▶ _THE TASK_
Retype the listing below exactly, pictures removed.

▶ _RECORDED DATA_
***

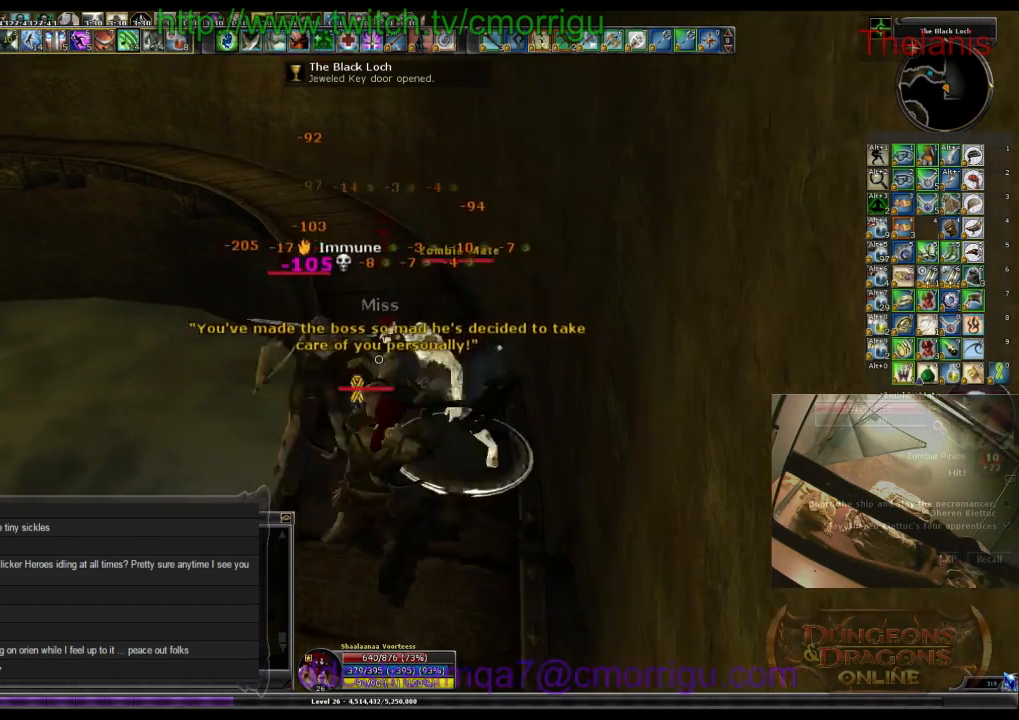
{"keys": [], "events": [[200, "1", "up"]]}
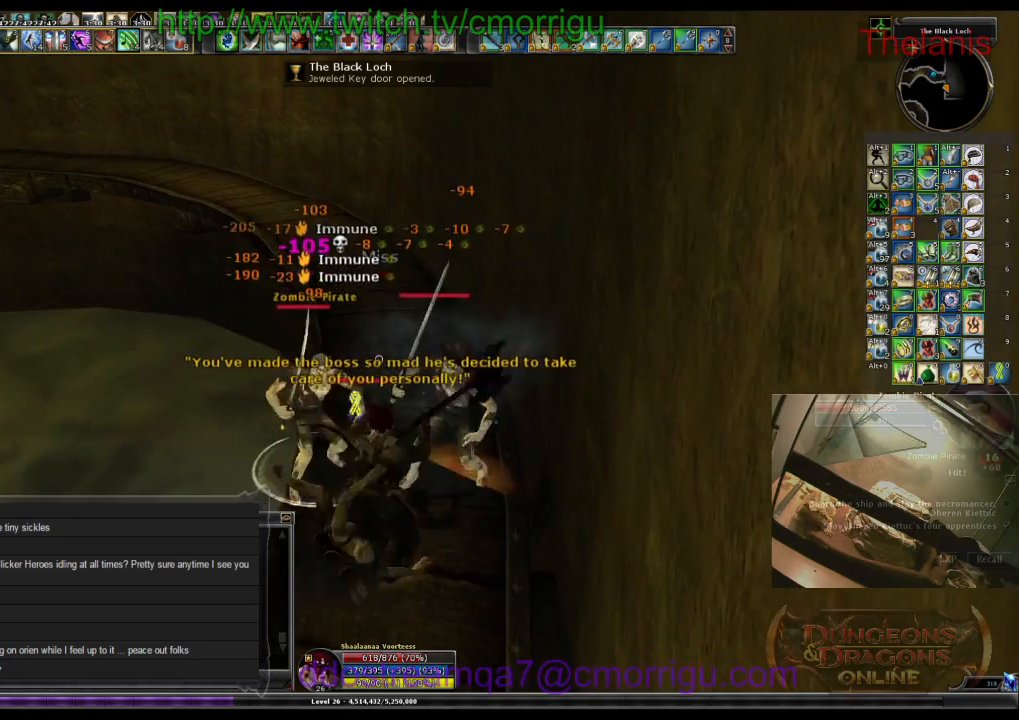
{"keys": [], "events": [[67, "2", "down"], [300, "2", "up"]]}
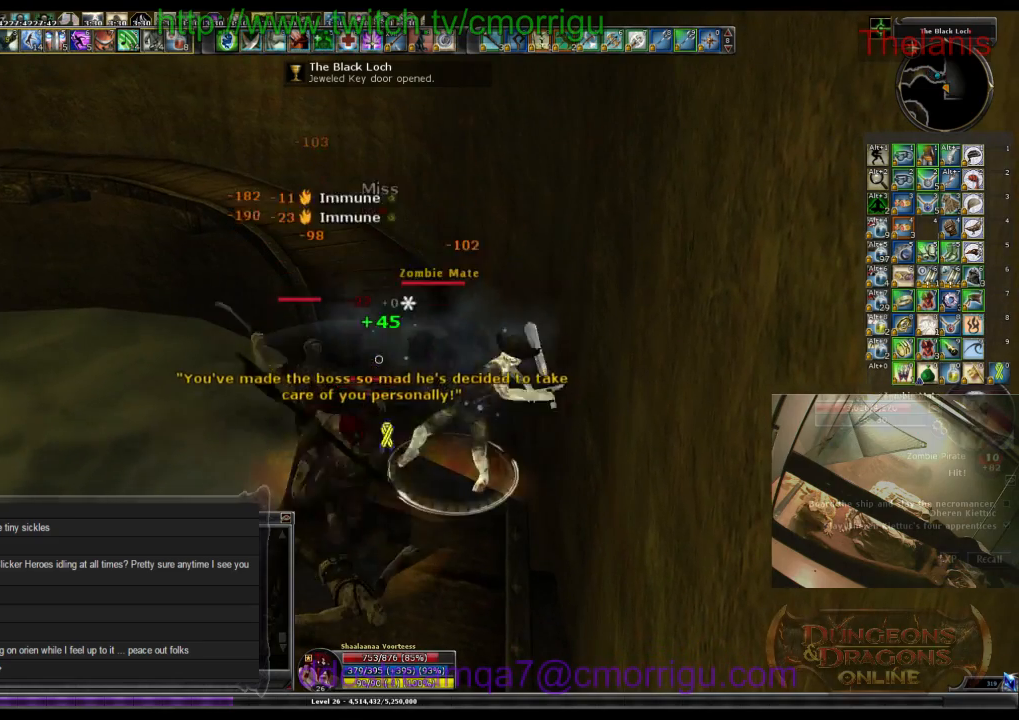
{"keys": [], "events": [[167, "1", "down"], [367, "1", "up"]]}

***

▶ _SOLUTION_
{"keys": [], "events": [[200, "1", "up"]]}
{"keys": [], "events": [[67, "2", "down"], [300, "2", "up"]]}
{"keys": [], "events": [[167, "1", "down"], [367, "1", "up"]]}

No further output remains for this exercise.